> _Task to carry out_:
Give the count of lines below that include the word "maintained", and say nothing else.

◆ ◆ ◆ ◆

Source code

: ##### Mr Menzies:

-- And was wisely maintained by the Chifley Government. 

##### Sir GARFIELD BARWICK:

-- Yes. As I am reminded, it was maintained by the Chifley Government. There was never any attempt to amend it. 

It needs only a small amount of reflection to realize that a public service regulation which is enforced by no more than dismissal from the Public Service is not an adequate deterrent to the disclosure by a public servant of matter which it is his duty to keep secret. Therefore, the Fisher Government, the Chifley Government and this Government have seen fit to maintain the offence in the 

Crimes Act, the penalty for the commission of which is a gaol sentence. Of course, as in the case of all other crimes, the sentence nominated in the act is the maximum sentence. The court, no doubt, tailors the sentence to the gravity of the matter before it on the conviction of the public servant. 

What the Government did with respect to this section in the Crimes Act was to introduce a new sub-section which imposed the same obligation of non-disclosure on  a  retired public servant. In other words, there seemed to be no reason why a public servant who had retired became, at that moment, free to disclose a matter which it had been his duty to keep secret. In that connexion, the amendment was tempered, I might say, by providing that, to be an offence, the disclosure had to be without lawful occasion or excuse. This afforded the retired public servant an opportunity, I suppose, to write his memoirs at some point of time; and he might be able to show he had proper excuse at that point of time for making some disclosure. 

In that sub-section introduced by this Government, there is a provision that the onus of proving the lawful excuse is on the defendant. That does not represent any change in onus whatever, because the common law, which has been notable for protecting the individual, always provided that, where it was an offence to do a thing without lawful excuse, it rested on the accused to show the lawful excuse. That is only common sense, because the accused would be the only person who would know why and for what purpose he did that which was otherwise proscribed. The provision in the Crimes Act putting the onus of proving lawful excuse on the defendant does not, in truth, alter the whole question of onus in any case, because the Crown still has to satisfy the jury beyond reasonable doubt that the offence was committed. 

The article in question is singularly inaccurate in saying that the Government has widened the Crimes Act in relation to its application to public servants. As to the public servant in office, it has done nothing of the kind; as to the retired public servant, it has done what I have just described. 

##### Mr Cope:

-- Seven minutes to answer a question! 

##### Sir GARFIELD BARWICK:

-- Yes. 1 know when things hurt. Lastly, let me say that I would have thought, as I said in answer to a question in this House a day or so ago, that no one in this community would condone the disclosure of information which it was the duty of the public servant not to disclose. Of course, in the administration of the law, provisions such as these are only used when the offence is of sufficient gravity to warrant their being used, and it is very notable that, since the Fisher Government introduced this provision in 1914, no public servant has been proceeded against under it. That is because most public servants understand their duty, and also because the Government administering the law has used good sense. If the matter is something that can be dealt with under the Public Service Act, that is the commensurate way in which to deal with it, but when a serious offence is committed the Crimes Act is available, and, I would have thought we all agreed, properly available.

◆ ◆ ◆ ◆

> _Task answer_:
2